- **OBIETTIVO DELL'ESERCIZIO**
Rispondi a queste domande sulla testimonianza di Carlo Ronchi:
1. Quanti anni aveva Carlo Ronchi quando si sentì il boato?
2. Che cosa aveva in paese Panigada, oltre al telefono?
3. Quanto ricevevano all'anno i Ronchi per tagliare l'erba al sacrario di Mattei?

- **BRANO PROPOSTO**
Carlo Ronchi, il minore dei tre figli di Mario, abita in via Mattei, a poche centinaia di metri dalla cascina. È la persona di sempre, semplice, lo sguardo buono. «Avevo undici anni. Pioveva tanto. Ero in casa con mia mamma e mia nonna. A un certo punto si sono sentiti un fischio e un boato, un boato neppure tanto spaventoso. Dopo pochi minuti, saranno stati cinque, è arrivato il papà con il trattore. Era andato ad aspettare mia sorella Giovanna che tornava in bicicletta da Milano, lui con il trattore le faceva luce da dietro perché ormai si era fatto buio. Mia madre è uscita per avvertirlo: “Guarda che si è sentito un botto”. Da quella parte si vedevano le fiamme. Le aveva viste anche il papà. Solo quando la mamma gli ha detto così, si è preoccupato. In casa non avevamo il telefono. Non ricordo se con il trattore o in bicicletta, mio padre è corso in paese, da Panigada, che aveva un'officina meccanica e il telefono. Con la 'giardinetta' di Panigada si sono portati sul posto, hanno visto la coda dell'aereo che bruciava. Sono tornati indietro di volata e hanno chiamato i carabinieri. Mio padre ha lavorato per tutta la sera con i vigili del fuoco. Sprofondavano nel fango e lui cercava di tirarli su con il trattore. “Guardi, gli hanno detto, che non possiamo pagarla. Ma se succede qualcosa da lei in cascina, veniamo noi”».

Patrizia Colmi, testimone (a sinistra) e Luigina, figlia del testimone Pellegrino Panigada

Carlo è stato l'ombra fedele, il sostegno del padre negli anni più difficili. «Ha detto la verità, fin dall'inizio. Non capisco come possano essere uscite certe cose. Aveva visto le fiamme alte, ma non si era preoccupato pensando a un incendio in campagna. Fiamme da terra, non in cielo. Questa è sempre stata la sua versione. Il difensore, l'avvocato Dell'Acqua, glielo aveva raccomandato: “Ronchi, lei dica la verità”. “Avvocato, se la verità è questa, perché devo ritrattarla?”».

«Quella dei benefici che avremmo avuto è una storia. Mia sorella ha sempre lavorato in una piccola ditta a Milano. La strada sistemata non era nostra ma del proprietario della cascina Albaredo. Per la luce in casa, in quel periodo avevano già cominciato a sistemare i pali. Ci davano 200mila lire l'anno per tagliare l'erba al sacrario di Mattei e innaffiare con una pompa che avevamo collocato. Tagliavamo l'erba e la portavamo a casa. Un po' di erbetta ci interessava per le nostre bestie».

«Da quando è uscita la storia mio padre non era più lui. Non gli passava. Era un pensiero fisso: “Almeno sapessi qualcosa di più, lo direi”. Io cercavo di tenerlo su: “Non pensarci, lo so che non è giusto, ma cerca di non pensarci”. Niente. Il dispiacere era troppo forte. Ci soffriva, lui che era una persona di compagnia, quando capitava che qualcuno lo guardasse in modo un po’ strano. Per fortuna c'erano gli amici veri. È stato male soprattutto verso la fine. Ancora prima di morire mi ha detto: “Ma tu guarda cosa mi doveva capitare”. Subito dopo ha aggiunto: “Perché deve andare avanti questa storia? Io ho sempre detto la verità”».

- **VOCI ESTRATTE**
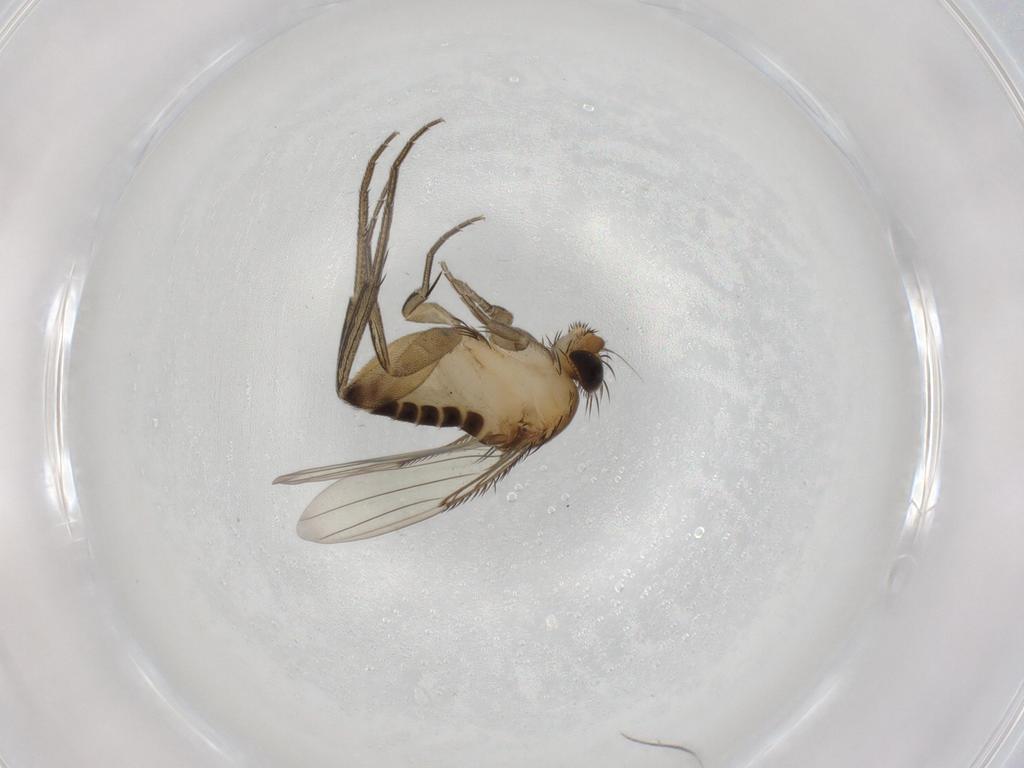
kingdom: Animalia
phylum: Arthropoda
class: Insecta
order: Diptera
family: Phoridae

...

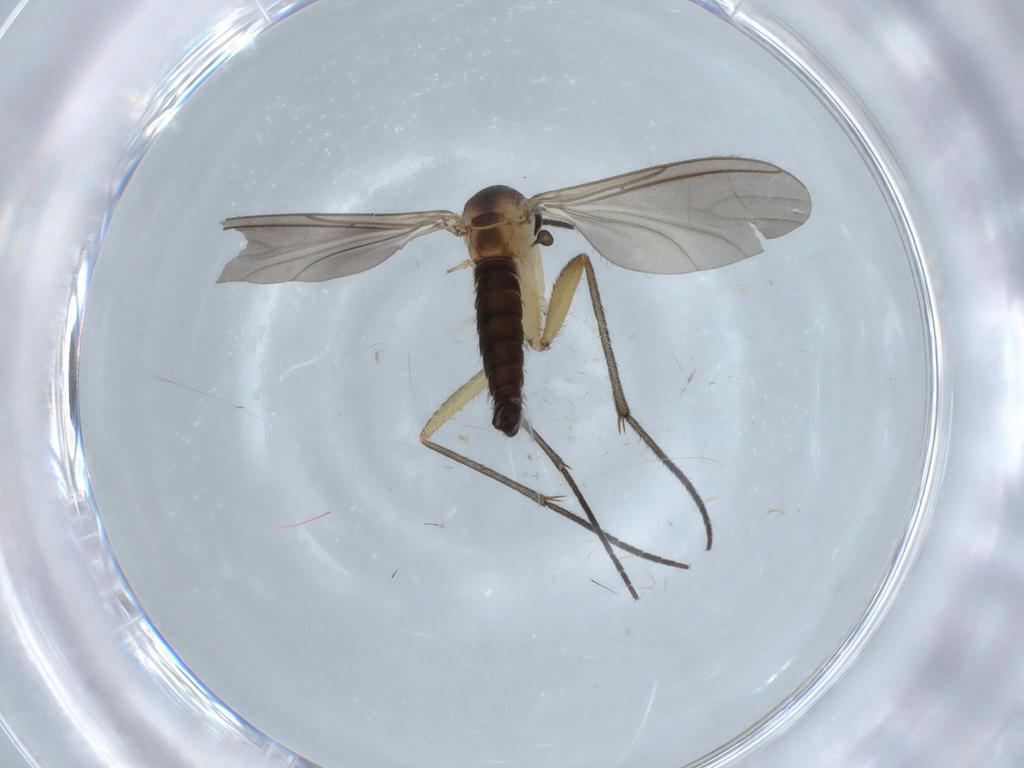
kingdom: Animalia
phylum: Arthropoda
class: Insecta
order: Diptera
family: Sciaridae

==

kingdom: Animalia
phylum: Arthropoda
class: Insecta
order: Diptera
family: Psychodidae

- **RISPOSTA COMPLETA**
1. Undici anni.
2. Un'officina meccanica.
3. 200mila lire l'anno.